En quatrième lieu, il convient de valoriser les coûts financiers, entraînés par exemple par des décalages de flux financiers entrant dans le processus de facturation. On s’intéressera également aux pertes potentielles de chiffre d’affaires, en fonction des temps d’indisponibilité du système d’information. Par exemple, on peut calculer l’impact sur le chiffre d’affaires de l’arrêt pendant une heure d’un plateau de télévente. En dernier lieu, il convient de valoriser la diminution de la valeur client (nécessité de reconquérir les clients perdus).

à l’issue de l’analyse de la destruction de valeur, que faire ? Pour les auteurs, plusieurs options sont possibles : des actions sur le Run (améliorer les applications existantes) ou sur le Build (transformer le SI), reprioriser les projets, geler une application, renforcer un dispositif d’exploitation, revoir les processus, ou encore engager une réflexion autour de la maîtrise d’ouvrage et des métiers : « De la même façon que la valeur escomptée des projets ne peut as être évaluée par la seule DSI, la destruction de valeur par le SI ne peut pas non plus être combattue par la seule DSI ».

 


Les Best practices de l’approche par la destruction de valeur

1. Définition du périmètre

  • Ne pas considérer un périmètre trop vaste, l’excès d’ambition peut conduire à l’échec. Privilégier un domaine « pilote ».
  • Informer tous les acteurs de la direction métier et du SI sur la démarche, ses objectifs et le mode de déroulement du projet. « Les idées fausses laissent croire en de mauvaises intentions ».
  • La DSI doit pouvoir accéder à toutes les informations du métier nécessaires à la modélisation. La confiance réciproque entre le métier et la DSI est un facteur clé de succès.

2. Choix des processus

  • Mal borner un processus du métier peut faire empiéter sur un autre domaine applicatif et rendre très complexe la modélisation.
  • Disposer le la cartographie des processus.
  • La DSI doit s’adapter à la sémantique du métier.
  • Définition de la période d’analyse.
  • Ne pas se noyer dans un excès d’informations (choisir une période courte, avec objectivité). Le choix de la période ne doit pas fausser la suite du raisonnement.
  • Toujours se rappeler qu’il ne s’agit pas de faire un procès ni de masquer la réalité.

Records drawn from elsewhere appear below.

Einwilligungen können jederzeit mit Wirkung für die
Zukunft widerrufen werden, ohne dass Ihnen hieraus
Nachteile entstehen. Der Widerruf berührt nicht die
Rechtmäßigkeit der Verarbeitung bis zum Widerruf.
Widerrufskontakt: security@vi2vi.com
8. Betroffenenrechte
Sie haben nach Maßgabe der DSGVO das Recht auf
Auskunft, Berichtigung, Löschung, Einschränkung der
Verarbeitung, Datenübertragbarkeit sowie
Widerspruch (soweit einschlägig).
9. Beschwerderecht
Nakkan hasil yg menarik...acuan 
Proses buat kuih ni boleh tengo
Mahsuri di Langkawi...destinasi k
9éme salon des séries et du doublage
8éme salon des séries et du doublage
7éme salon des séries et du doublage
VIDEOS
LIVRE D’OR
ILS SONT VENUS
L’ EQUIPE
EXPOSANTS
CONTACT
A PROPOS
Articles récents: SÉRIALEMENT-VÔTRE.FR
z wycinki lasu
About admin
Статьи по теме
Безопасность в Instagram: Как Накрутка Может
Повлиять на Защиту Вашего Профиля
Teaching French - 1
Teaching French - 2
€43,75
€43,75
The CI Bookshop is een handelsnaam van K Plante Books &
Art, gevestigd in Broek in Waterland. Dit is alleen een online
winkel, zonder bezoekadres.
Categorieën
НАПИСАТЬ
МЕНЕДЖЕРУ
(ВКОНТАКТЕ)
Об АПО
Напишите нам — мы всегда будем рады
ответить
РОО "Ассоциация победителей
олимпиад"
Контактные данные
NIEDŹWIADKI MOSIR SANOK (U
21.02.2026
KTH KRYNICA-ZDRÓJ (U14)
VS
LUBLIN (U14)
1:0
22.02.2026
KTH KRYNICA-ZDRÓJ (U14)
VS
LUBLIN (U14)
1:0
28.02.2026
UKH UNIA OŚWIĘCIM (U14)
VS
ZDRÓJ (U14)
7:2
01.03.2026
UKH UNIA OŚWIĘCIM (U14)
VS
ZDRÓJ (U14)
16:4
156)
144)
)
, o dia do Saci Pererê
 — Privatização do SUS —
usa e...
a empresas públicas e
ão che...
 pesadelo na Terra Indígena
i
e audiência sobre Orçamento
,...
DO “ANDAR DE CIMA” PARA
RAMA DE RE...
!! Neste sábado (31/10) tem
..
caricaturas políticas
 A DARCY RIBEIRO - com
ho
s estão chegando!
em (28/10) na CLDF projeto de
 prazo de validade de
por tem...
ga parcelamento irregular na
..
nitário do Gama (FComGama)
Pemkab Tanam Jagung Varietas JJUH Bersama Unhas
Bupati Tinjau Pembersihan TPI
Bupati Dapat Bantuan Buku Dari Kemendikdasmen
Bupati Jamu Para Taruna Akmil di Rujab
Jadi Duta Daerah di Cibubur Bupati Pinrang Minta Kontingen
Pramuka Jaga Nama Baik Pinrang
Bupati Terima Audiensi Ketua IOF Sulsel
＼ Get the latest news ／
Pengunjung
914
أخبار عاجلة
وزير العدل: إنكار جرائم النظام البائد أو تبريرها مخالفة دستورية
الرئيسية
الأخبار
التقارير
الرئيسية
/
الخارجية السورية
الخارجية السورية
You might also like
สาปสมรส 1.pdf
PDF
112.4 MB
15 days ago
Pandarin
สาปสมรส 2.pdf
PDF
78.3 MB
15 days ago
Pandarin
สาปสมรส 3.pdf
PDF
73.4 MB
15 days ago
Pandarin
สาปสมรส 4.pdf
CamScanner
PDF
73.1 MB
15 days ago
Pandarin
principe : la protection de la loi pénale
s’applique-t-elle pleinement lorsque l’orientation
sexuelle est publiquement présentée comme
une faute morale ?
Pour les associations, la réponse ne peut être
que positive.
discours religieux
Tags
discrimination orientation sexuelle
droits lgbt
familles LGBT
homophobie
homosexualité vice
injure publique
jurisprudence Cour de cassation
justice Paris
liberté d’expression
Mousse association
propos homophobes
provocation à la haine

3. Identification des interlocuteurs

  • Ne pas multiplier les interviews.
  • Avoir un support commun pour tous les interlocuteurs pour bien expliquer la démarche, son avancement et la phase où ils interviennent.
  • Faire valider la liste des interlocuteurs par le métier.
  • Rédiger systématiquement un compte rendu, consultable par toutes les parties prenantes.

4. Structuration des interviews

  • La trame peut être la suivante : présentation du contexte et des objectifs, organisation du métier, processus et activités critiques, lien avec la cartographie applicative, estimation des volumes, accès au support et gestion des incidents, description des dysfonctionnements du SI vu du métier, analyse des dysfonctionnements recensés côté SI, impacts des dysfonctionnements SI vus des métiers, synthèse et compte rendu.

5. Chantiers d’amélioration

  • Ne pas traiter la démarche de mesure de la destruction de valeur à part, elle est complémentaire des autres démarches de valorisation du système d’information.
  • Communiquer les objectifs, les plans d’action et les indicateurs de mesure à la fois aux équipes internes de la DSI et aux équipes métiers et à leurs maîtres d’ouvrage.